- Task to carry out: Tally how many lines in the data below include "held", then please reply with only that figure.

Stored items
|---|
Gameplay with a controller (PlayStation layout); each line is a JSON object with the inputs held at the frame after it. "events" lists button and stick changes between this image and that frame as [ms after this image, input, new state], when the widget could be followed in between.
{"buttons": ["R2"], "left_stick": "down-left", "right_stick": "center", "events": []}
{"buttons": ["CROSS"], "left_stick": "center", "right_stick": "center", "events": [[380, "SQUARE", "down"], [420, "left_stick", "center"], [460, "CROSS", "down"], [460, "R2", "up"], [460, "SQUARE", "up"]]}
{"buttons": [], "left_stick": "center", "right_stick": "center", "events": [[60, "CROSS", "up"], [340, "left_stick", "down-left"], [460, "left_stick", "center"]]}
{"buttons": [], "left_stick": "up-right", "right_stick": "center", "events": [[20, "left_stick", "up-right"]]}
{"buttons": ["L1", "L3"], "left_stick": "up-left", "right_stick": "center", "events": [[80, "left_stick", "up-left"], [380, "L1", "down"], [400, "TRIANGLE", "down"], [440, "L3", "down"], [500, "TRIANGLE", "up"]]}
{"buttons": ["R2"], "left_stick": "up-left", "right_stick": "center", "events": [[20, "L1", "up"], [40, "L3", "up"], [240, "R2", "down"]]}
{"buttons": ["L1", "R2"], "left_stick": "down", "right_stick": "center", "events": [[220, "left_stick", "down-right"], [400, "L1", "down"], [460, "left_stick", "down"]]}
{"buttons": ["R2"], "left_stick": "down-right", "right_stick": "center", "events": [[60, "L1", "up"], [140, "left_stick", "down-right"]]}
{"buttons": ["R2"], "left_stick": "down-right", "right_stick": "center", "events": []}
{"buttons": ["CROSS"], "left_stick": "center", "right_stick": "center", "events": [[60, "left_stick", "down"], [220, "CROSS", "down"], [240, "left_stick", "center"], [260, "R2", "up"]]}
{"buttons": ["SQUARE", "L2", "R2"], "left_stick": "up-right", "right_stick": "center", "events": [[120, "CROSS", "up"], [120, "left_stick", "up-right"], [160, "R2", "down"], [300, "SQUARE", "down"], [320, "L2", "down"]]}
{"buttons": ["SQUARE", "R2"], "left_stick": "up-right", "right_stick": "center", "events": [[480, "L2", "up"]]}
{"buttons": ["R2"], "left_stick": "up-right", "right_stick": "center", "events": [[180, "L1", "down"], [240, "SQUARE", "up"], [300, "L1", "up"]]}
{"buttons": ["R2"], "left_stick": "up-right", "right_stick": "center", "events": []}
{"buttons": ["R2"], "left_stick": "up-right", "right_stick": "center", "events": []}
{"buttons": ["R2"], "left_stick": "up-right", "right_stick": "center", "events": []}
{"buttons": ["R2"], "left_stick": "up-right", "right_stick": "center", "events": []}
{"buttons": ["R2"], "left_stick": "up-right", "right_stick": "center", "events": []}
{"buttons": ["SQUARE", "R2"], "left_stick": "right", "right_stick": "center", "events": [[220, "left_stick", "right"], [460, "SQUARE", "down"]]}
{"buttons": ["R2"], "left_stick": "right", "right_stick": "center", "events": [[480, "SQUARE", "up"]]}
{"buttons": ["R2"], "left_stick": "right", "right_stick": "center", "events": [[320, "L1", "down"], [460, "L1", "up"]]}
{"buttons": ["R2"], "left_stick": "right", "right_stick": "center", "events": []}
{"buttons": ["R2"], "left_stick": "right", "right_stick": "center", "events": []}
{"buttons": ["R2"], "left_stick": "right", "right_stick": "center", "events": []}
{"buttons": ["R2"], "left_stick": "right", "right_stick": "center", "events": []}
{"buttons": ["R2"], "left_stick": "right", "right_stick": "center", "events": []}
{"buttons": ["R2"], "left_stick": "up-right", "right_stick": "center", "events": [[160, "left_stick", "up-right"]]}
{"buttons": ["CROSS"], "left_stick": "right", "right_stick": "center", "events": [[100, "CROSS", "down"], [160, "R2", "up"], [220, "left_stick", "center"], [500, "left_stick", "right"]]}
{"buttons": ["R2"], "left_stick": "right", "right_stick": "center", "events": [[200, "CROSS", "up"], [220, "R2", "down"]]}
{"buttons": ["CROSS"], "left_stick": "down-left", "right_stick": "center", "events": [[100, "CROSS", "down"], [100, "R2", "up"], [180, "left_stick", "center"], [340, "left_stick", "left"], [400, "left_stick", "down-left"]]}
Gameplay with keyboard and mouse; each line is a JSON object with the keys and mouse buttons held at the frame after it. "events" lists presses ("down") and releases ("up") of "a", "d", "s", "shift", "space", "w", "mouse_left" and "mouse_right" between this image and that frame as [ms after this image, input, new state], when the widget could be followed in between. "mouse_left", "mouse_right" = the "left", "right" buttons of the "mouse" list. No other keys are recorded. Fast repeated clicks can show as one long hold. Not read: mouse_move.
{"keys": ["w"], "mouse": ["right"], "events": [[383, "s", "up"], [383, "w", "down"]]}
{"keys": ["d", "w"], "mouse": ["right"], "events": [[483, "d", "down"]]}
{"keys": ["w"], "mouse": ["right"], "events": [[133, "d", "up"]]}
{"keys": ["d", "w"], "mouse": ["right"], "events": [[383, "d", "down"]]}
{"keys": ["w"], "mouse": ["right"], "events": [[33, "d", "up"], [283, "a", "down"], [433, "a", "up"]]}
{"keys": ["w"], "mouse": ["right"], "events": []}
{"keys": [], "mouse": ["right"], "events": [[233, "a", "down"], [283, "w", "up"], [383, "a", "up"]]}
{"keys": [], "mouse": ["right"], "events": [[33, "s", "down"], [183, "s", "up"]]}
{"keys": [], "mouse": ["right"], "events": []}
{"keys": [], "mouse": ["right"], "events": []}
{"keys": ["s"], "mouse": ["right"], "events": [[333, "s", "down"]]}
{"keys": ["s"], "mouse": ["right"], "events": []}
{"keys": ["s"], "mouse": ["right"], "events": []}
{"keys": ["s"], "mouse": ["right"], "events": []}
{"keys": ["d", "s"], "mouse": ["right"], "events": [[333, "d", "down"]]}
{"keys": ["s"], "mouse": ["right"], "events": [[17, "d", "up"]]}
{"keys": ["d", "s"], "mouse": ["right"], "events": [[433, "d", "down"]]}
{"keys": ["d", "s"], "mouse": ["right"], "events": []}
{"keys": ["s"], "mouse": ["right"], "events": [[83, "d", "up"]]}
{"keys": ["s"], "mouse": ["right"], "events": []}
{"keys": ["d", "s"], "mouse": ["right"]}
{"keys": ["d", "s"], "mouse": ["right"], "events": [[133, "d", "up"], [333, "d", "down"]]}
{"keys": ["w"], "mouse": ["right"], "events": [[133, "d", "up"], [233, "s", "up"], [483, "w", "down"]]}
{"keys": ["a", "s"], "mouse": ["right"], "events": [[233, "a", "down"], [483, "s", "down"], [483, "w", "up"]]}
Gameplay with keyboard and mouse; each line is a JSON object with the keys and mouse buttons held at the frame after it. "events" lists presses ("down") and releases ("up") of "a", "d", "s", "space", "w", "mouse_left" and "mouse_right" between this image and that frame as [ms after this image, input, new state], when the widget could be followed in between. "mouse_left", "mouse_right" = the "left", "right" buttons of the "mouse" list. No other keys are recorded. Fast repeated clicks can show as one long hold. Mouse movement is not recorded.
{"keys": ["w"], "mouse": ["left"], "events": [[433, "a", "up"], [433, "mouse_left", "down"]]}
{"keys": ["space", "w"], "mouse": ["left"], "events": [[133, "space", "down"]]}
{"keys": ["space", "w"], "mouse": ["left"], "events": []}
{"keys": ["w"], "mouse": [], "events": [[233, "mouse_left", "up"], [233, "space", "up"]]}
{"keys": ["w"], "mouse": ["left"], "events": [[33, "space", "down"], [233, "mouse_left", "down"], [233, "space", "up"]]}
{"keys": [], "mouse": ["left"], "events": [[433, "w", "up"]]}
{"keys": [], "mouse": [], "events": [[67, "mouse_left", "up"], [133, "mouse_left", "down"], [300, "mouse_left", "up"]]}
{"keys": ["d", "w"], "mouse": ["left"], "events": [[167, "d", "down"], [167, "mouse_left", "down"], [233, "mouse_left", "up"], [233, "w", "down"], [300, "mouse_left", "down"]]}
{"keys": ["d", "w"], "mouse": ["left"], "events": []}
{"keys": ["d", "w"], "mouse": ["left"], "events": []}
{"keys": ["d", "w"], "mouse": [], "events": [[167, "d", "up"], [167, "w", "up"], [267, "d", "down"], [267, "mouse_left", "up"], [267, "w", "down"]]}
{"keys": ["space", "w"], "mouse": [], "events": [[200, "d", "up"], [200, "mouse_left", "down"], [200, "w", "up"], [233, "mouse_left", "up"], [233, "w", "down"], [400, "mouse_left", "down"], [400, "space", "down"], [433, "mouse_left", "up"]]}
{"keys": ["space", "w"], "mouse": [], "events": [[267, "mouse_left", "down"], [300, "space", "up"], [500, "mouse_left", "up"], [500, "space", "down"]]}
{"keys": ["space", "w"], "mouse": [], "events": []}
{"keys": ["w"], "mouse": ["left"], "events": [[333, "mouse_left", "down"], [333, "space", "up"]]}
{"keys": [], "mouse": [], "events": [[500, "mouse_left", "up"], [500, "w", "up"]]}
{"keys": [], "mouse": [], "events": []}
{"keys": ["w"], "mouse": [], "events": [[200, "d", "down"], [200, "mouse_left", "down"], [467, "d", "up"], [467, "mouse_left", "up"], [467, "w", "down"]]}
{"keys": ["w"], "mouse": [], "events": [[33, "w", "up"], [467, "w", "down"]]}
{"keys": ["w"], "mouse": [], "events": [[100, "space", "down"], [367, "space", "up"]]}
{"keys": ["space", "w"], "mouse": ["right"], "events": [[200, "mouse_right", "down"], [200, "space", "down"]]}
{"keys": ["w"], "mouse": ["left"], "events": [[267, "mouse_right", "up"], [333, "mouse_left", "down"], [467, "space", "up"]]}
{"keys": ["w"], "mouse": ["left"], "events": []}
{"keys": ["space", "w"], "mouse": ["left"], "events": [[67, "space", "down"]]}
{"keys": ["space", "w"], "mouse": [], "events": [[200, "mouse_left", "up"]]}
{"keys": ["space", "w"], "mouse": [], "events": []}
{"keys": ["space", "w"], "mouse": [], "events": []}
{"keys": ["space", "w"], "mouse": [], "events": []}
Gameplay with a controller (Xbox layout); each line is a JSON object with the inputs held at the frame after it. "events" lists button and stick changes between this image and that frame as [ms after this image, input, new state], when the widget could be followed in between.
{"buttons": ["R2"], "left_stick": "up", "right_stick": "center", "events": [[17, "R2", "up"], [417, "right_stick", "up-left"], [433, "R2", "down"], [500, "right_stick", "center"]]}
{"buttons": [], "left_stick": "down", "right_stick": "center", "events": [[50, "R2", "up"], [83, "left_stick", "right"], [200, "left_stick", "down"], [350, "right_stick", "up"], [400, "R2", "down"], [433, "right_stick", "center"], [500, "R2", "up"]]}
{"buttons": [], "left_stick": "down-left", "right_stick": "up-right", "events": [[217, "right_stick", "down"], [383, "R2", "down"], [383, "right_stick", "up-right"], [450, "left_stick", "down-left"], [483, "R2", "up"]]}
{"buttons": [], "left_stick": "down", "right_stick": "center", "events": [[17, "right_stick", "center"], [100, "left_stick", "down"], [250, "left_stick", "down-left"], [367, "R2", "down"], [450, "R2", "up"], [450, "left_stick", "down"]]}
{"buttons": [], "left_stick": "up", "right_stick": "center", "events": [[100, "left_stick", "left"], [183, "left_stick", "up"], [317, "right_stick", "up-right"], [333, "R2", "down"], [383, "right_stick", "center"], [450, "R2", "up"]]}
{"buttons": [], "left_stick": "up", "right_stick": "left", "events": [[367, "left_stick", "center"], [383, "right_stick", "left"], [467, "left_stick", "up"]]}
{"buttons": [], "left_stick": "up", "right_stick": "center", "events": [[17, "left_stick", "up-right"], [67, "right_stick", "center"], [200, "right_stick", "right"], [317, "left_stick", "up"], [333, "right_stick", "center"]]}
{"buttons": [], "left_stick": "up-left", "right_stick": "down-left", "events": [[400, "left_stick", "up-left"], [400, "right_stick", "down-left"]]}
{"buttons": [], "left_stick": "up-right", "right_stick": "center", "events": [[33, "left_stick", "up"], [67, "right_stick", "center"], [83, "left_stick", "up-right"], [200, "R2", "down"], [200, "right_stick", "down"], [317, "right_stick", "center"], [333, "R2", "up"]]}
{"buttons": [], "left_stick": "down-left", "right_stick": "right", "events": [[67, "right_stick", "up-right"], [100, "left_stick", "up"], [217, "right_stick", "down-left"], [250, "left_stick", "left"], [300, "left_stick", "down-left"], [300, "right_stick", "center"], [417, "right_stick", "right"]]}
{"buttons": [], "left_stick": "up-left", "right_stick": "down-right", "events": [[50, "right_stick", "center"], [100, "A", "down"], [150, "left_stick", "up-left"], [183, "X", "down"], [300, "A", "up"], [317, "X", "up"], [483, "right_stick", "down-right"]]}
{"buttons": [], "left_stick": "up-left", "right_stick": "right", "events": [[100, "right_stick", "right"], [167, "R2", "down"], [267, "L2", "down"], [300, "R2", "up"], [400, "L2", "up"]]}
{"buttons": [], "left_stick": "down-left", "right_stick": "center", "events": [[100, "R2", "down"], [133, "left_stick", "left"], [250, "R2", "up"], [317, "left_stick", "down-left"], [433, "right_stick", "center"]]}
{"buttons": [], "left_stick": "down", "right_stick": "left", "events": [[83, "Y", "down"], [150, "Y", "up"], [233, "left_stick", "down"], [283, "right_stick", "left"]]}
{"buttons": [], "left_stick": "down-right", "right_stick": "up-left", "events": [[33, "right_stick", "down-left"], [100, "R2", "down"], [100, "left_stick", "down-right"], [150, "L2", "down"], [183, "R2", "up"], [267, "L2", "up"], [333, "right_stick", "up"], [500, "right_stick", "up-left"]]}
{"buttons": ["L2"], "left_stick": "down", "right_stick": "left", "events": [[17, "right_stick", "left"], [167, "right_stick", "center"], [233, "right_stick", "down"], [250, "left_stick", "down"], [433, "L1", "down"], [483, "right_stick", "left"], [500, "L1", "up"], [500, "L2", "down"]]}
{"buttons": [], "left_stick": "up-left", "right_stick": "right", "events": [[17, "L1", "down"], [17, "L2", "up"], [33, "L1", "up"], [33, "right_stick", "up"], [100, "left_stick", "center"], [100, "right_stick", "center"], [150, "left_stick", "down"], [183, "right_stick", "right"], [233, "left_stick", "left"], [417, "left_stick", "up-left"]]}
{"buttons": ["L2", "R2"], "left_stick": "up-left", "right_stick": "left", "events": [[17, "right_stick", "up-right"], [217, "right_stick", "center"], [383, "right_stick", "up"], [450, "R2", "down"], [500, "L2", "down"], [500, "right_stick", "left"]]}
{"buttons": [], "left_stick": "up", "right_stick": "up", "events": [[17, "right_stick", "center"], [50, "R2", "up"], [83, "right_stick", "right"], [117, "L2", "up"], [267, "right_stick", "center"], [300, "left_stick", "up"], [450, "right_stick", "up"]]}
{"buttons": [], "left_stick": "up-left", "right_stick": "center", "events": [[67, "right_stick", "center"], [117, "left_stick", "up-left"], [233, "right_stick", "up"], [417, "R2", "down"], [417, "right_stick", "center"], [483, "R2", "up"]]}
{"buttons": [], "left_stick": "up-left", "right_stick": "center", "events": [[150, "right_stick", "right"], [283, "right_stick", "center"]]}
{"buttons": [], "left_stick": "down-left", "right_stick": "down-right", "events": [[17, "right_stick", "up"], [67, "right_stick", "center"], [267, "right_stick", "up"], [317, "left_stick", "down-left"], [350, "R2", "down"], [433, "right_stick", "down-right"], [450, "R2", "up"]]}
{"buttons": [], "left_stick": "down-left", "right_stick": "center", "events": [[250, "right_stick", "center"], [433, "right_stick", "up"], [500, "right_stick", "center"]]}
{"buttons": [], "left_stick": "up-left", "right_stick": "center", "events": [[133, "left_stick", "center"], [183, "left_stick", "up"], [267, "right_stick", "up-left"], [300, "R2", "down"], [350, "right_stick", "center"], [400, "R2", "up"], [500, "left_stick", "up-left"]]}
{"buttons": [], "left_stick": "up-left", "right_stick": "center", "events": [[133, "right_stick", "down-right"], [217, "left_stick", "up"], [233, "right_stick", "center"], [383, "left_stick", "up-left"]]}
|---|
- Expected output: 4